BEGIN Source data

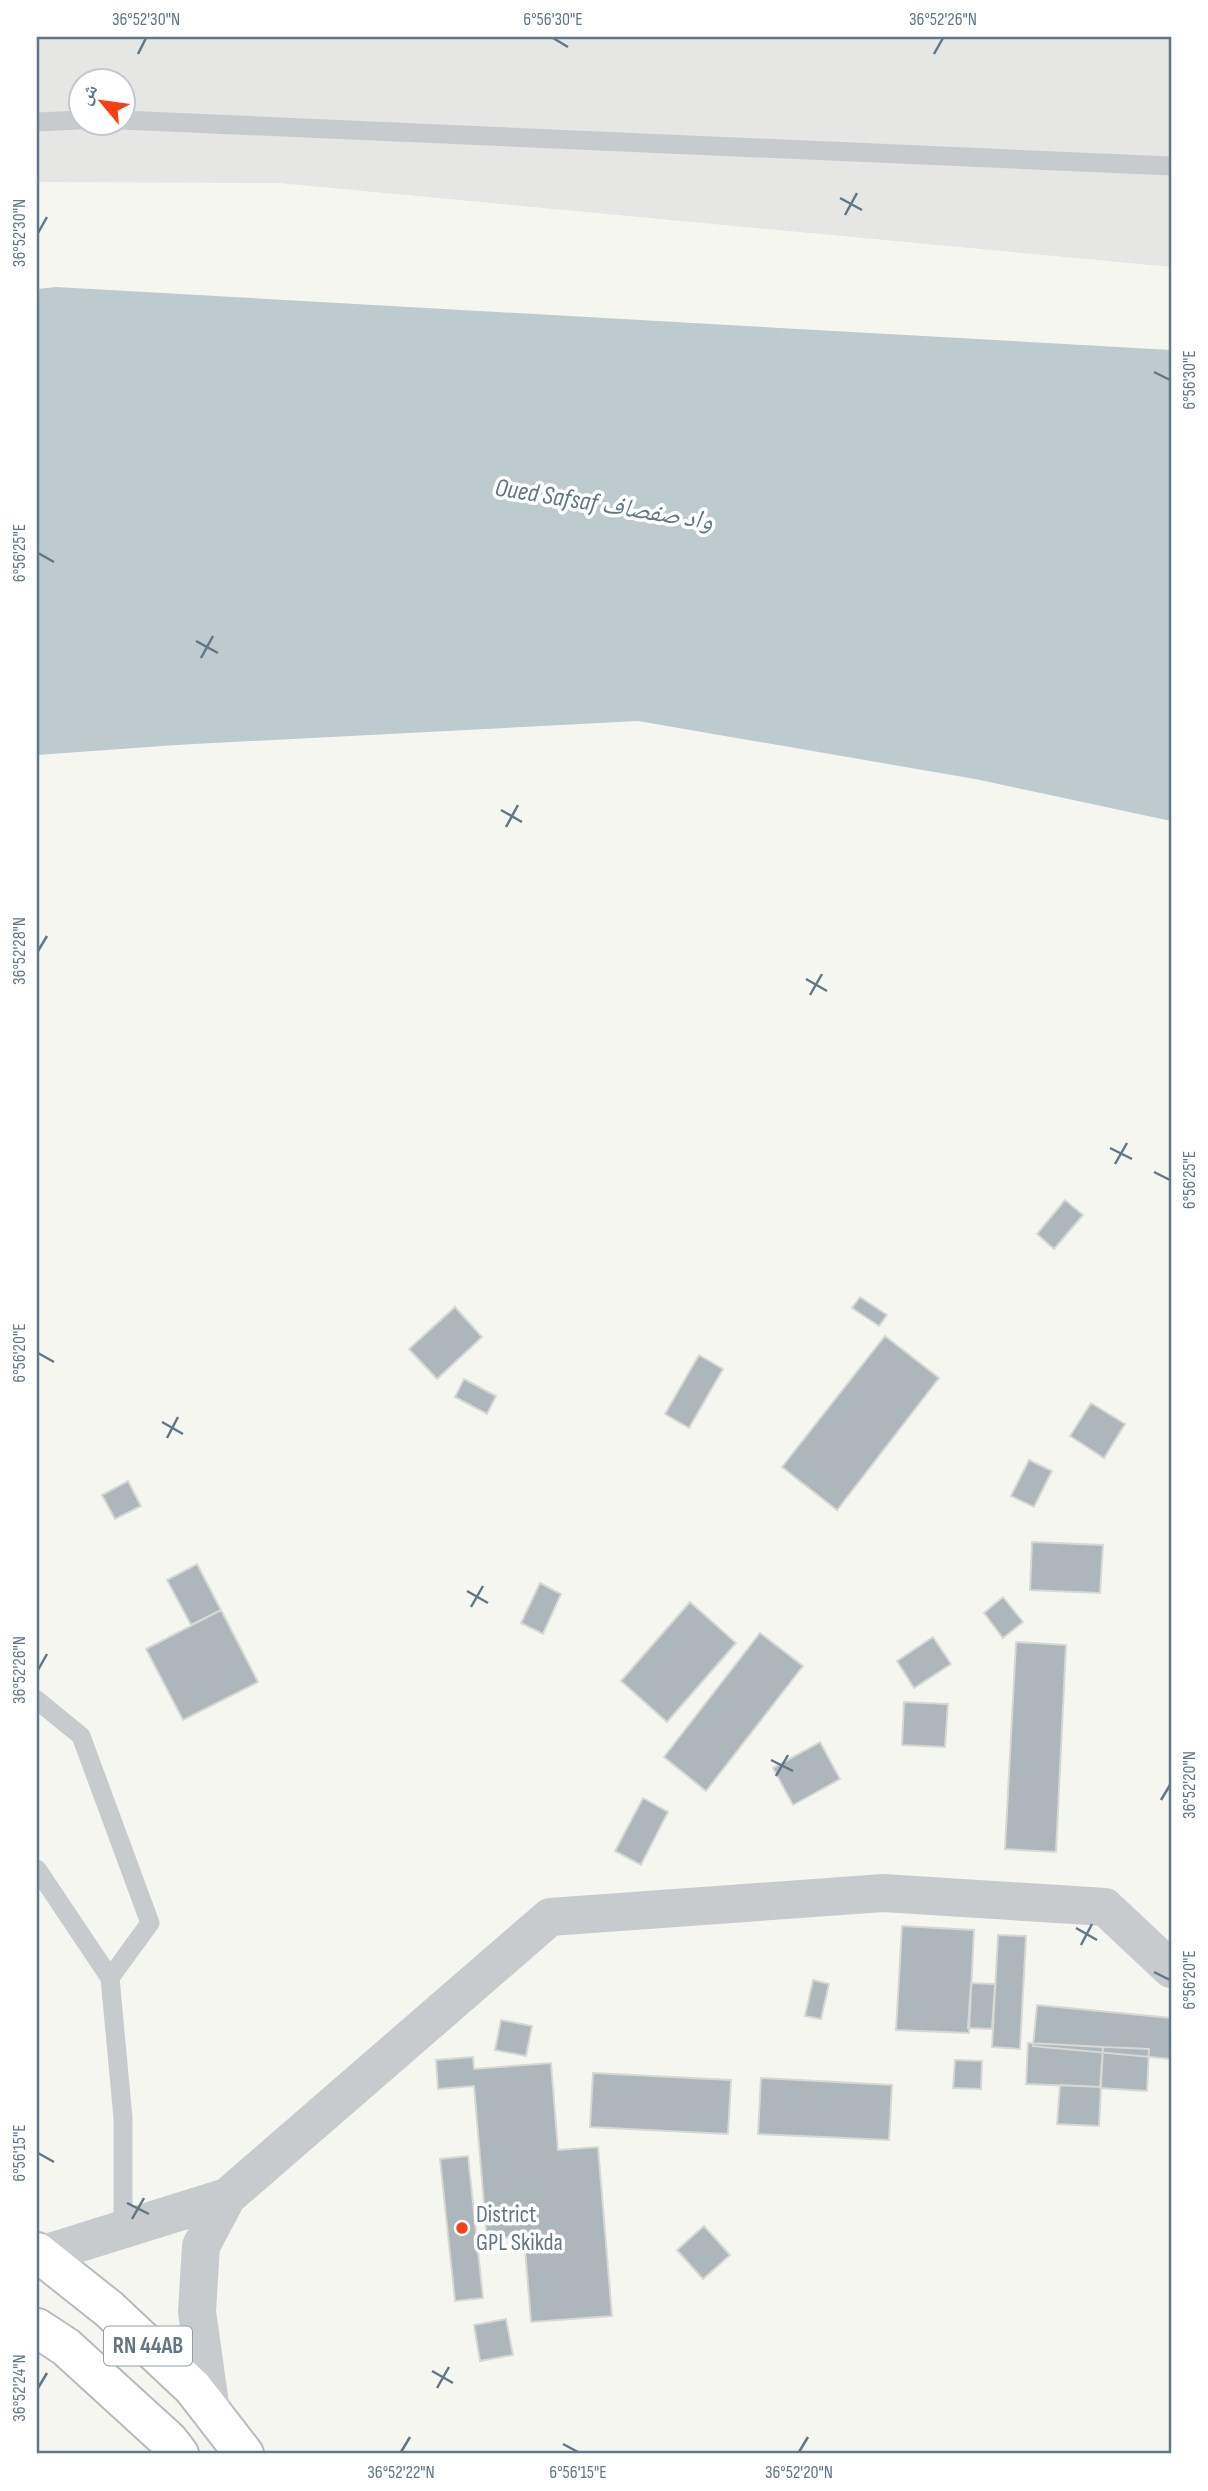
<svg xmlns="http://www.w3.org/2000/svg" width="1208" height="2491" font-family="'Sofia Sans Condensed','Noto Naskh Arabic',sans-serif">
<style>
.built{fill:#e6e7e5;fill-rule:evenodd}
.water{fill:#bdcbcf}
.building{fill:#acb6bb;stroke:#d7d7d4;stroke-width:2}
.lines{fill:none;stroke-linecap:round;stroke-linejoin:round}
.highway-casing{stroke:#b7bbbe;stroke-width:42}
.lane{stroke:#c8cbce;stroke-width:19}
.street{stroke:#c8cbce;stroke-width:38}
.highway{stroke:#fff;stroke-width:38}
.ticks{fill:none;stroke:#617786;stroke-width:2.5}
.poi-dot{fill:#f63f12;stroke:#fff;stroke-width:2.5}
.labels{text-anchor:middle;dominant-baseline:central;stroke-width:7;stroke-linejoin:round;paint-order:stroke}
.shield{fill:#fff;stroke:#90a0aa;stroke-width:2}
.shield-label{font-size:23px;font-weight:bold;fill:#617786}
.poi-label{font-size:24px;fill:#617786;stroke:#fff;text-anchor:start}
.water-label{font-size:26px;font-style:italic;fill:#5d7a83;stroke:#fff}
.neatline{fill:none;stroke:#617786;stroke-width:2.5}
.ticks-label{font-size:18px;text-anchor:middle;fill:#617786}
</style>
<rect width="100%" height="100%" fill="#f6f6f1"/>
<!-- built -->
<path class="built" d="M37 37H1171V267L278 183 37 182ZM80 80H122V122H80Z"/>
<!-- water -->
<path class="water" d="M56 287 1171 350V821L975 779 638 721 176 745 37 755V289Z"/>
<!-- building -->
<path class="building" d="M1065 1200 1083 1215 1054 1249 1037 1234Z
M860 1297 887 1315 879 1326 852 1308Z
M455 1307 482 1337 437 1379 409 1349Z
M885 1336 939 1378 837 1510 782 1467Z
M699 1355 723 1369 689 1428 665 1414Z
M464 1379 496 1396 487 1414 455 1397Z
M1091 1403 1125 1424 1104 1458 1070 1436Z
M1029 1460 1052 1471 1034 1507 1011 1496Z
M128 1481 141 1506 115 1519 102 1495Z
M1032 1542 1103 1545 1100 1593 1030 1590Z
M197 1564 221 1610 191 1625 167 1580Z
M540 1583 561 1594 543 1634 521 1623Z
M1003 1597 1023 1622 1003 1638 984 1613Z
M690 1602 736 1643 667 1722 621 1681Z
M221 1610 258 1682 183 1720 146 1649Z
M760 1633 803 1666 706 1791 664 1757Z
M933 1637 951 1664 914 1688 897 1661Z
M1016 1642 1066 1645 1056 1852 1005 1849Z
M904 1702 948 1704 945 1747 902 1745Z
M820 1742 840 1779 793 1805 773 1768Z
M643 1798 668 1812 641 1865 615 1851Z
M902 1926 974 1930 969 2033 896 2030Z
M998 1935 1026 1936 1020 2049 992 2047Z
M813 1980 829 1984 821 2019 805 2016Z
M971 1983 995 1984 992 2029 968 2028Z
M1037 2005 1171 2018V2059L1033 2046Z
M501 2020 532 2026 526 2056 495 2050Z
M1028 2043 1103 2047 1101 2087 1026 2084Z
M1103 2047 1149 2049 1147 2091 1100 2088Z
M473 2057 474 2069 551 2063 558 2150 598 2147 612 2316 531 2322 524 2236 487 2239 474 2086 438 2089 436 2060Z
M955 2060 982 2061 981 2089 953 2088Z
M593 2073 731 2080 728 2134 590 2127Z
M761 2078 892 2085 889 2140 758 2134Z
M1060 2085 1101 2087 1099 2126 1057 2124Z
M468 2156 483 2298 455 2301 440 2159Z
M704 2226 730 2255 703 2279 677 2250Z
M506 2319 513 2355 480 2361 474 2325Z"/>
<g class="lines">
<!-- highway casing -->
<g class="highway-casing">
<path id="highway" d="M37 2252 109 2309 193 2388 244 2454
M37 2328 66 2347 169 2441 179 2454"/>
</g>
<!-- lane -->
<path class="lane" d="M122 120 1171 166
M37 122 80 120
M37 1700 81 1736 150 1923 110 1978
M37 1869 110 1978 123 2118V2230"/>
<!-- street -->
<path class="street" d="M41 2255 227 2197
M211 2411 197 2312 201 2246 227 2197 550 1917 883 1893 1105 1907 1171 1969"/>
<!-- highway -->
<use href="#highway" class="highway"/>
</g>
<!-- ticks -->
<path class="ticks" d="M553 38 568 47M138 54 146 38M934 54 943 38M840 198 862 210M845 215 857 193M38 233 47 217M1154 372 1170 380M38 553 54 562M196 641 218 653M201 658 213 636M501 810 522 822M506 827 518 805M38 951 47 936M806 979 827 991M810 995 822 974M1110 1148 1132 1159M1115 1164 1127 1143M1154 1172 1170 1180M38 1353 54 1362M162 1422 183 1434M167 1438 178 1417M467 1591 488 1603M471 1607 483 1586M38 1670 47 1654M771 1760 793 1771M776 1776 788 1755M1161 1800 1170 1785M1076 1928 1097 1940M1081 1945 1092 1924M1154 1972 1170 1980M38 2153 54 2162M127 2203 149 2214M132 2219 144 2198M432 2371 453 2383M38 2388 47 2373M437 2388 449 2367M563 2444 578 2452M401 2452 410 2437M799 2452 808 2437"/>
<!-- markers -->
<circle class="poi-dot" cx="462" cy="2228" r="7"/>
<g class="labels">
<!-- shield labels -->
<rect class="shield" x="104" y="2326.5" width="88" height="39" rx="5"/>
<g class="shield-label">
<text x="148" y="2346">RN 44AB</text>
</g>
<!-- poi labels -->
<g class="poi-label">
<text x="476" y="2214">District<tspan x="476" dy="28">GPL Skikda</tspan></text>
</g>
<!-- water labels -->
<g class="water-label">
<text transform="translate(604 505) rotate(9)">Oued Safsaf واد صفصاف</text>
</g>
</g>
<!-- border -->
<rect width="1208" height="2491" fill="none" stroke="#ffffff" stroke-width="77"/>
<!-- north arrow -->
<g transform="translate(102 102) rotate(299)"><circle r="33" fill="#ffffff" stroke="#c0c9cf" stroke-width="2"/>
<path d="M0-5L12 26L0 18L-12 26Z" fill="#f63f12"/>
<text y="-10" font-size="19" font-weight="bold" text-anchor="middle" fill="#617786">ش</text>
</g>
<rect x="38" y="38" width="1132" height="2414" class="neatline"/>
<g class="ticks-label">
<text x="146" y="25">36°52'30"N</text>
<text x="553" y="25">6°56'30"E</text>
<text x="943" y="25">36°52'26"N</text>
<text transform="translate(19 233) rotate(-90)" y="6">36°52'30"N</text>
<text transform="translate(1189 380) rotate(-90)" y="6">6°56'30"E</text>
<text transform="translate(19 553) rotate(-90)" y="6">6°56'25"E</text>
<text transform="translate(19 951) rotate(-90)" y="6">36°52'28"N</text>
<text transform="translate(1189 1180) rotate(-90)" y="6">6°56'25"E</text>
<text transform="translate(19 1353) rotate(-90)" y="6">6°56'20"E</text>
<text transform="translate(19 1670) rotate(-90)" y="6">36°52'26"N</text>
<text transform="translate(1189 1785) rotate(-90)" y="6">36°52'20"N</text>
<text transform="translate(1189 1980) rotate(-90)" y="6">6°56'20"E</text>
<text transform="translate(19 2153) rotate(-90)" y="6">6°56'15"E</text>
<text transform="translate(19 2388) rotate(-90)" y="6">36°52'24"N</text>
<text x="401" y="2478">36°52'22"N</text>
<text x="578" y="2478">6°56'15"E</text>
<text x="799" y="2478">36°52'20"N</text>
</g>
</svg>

END Source data

Print out all the material word for word but exclude any images.

Result below -
<svg xmlns="http://www.w3.org/2000/svg" width="1208" height="2491" font-family="'Sofia Sans Condensed','Noto Naskh Arabic',sans-serif">
<style>
.built{fill:#e6e7e5;fill-rule:evenodd}
.water{fill:#bdcbcf}
.building{fill:#acb6bb;stroke:#d7d7d4;stroke-width:2}
.lines{fill:none;stroke-linecap:round;stroke-linejoin:round}
.highway-casing{stroke:#b7bbbe;stroke-width:42}
.lane{stroke:#c8cbce;stroke-width:19}
.street{stroke:#c8cbce;stroke-width:38}
.highway{stroke:#fff;stroke-width:38}
.ticks{fill:none;stroke:#617786;stroke-width:2.5}
.poi-dot{fill:#f63f12;stroke:#fff;stroke-width:2.5}
.labels{text-anchor:middle;dominant-baseline:central;stroke-width:7;stroke-linejoin:round;paint-order:stroke}
.shield{fill:#fff;stroke:#90a0aa;stroke-width:2}
.shield-label{font-size:23px;font-weight:bold;fill:#617786}
.poi-label{font-size:24px;fill:#617786;stroke:#fff;text-anchor:start}
.water-label{font-size:26px;font-style:italic;fill:#5d7a83;stroke:#fff}
.neatline{fill:none;stroke:#617786;stroke-width:2.5}
.ticks-label{font-size:18px;text-anchor:middle;fill:#617786}
</style>
<rect width="100%" height="100%" fill="#f6f6f1"/>
<!-- built -->
<path class="built" d="M37 37H1171V267L278 183 37 182ZM80 80H122V122H80Z"/>
<!-- water -->
<path class="water" d="M56 287 1171 350V821L975 779 638 721 176 745 37 755V289Z"/>
<!-- building -->
<path class="building" d="M1065 1200 1083 1215 1054 1249 1037 1234Z
M860 1297 887 1315 879 1326 852 1308Z
M455 1307 482 1337 437 1379 409 1349Z
M885 1336 939 1378 837 1510 782 1467Z
M699 1355 723 1369 689 1428 665 1414Z
M464 1379 496 1396 487 1414 455 1397Z
M1091 1403 1125 1424 1104 1458 1070 1436Z
M1029 1460 1052 1471 1034 1507 1011 1496Z
M128 1481 141 1506 115 1519 102 1495Z
M1032 1542 1103 1545 1100 1593 1030 1590Z
M197 1564 221 1610 191 1625 167 1580Z
M540 1583 561 1594 543 1634 521 1623Z
M1003 1597 1023 1622 1003 1638 984 1613Z
M690 1602 736 1643 667 1722 621 1681Z
M221 1610 258 1682 183 1720 146 1649Z
M760 1633 803 1666 706 1791 664 1757Z
M933 1637 951 1664 914 1688 897 1661Z
M1016 1642 1066 1645 1056 1852 1005 1849Z
M904 1702 948 1704 945 1747 902 1745Z
M820 1742 840 1779 793 1805 773 1768Z
M643 1798 668 1812 641 1865 615 1851Z
M902 1926 974 1930 969 2033 896 2030Z
M998 1935 1026 1936 1020 2049 992 2047Z
M813 1980 829 1984 821 2019 805 2016Z
M971 1983 995 1984 992 2029 968 2028Z
M1037 2005 1171 2018V2059L1033 2046Z
M501 2020 532 2026 526 2056 495 2050Z
M1028 2043 1103 2047 1101 2087 1026 2084Z
M1103 2047 1149 2049 1147 2091 1100 2088Z
M473 2057 474 2069 551 2063 558 2150 598 2147 612 2316 531 2322 524 2236 487 2239 474 2086 438 2089 436 2060Z
M955 2060 982 2061 981 2089 953 2088Z
M593 2073 731 2080 728 2134 590 2127Z
M761 2078 892 2085 889 2140 758 2134Z
M1060 2085 1101 2087 1099 2126 1057 2124Z
M468 2156 483 2298 455 2301 440 2159Z
M704 2226 730 2255 703 2279 677 2250Z
M506 2319 513 2355 480 2361 474 2325Z"/>
<g class="lines">
<!-- highway casing -->
<g class="highway-casing">
<path id="highway" d="M37 2252 109 2309 193 2388 244 2454
M37 2328 66 2347 169 2441 179 2454"/>
</g>
<!-- lane -->
<path class="lane" d="M122 120 1171 166
M37 122 80 120
M37 1700 81 1736 150 1923 110 1978
M37 1869 110 1978 123 2118V2230"/>
<!-- street -->
<path class="street" d="M41 2255 227 2197
M211 2411 197 2312 201 2246 227 2197 550 1917 883 1893 1105 1907 1171 1969"/>
<!-- highway -->
<use href="#highway" class="highway"/>
</g>
<!-- ticks -->
<path class="ticks" d="M553 38 568 47M138 54 146 38M934 54 943 38M840 198 862 210M845 215 857 193M38 233 47 217M1154 372 1170 380M38 553 54 562M196 641 218 653M201 658 213 636M501 810 522 822M506 827 518 805M38 951 47 936M806 979 827 991M810 995 822 974M1110 1148 1132 1159M1115 1164 1127 1143M1154 1172 1170 1180M38 1353 54 1362M162 1422 183 1434M167 1438 178 1417M467 1591 488 1603M471 1607 483 1586M38 1670 47 1654M771 1760 793 1771M776 1776 788 1755M1161 1800 1170 1785M1076 1928 1097 1940M1081 1945 1092 1924M1154 1972 1170 1980M38 2153 54 2162M127 2203 149 2214M132 2219 144 2198M432 2371 453 2383M38 2388 47 2373M437 2388 449 2367M563 2444 578 2452M401 2452 410 2437M799 2452 808 2437"/>
<!-- markers -->
<circle class="poi-dot" cx="462" cy="2228" r="7"/>
<g class="labels">
<!-- shield labels -->
<rect class="shield" x="104" y="2326.5" width="88" height="39" rx="5"/>
<g class="shield-label">
<text x="148" y="2346">RN 44AB</text>
</g>
<!-- poi labels -->
<g class="poi-label">
<text x="476" y="2214">District<tspan x="476" dy="28">GPL Skikda</tspan></text>
</g>
<!-- water labels -->
<g class="water-label">
<text transform="translate(604 505) rotate(9)">Oued Safsaf واد صفصاف</text>
</g>
</g>
<!-- border -->
<rect width="1208" height="2491" fill="none" stroke="#ffffff" stroke-width="77"/>
<!-- north arrow -->
<g transform="translate(102 102) rotate(299)"><circle r="33" fill="#ffffff" stroke="#c0c9cf" stroke-width="2"/>
<path d="M0-5L12 26L0 18L-12 26Z" fill="#f63f12"/>
<text y="-10" font-size="19" font-weight="bold" text-anchor="middle" fill="#617786">ش</text>
</g>
<rect x="38" y="38" width="1132" height="2414" class="neatline"/>
<g class="ticks-label">
<text x="146" y="25">36°52'30"N</text>
<text x="553" y="25">6°56'30"E</text>
<text x="943" y="25">36°52'26"N</text>
<text transform="translate(19 233) rotate(-90)" y="6">36°52'30"N</text>
<text transform="translate(1189 380) rotate(-90)" y="6">6°56'30"E</text>
<text transform="translate(19 553) rotate(-90)" y="6">6°56'25"E</text>
<text transform="translate(19 951) rotate(-90)" y="6">36°52'28"N</text>
<text transform="translate(1189 1180) rotate(-90)" y="6">6°56'25"E</text>
<text transform="translate(19 1353) rotate(-90)" y="6">6°56'20"E</text>
<text transform="translate(19 1670) rotate(-90)" y="6">36°52'26"N</text>
<text transform="translate(1189 1785) rotate(-90)" y="6">36°52'20"N</text>
<text transform="translate(1189 1980) rotate(-90)" y="6">6°56'20"E</text>
<text transform="translate(19 2153) rotate(-90)" y="6">6°56'15"E</text>
<text transform="translate(19 2388) rotate(-90)" y="6">36°52'24"N</text>
<text x="401" y="2478">36°52'22"N</text>
<text x="578" y="2478">6°56'15"E</text>
<text x="799" y="2478">36°52'20"N</text>
</g>
</svg>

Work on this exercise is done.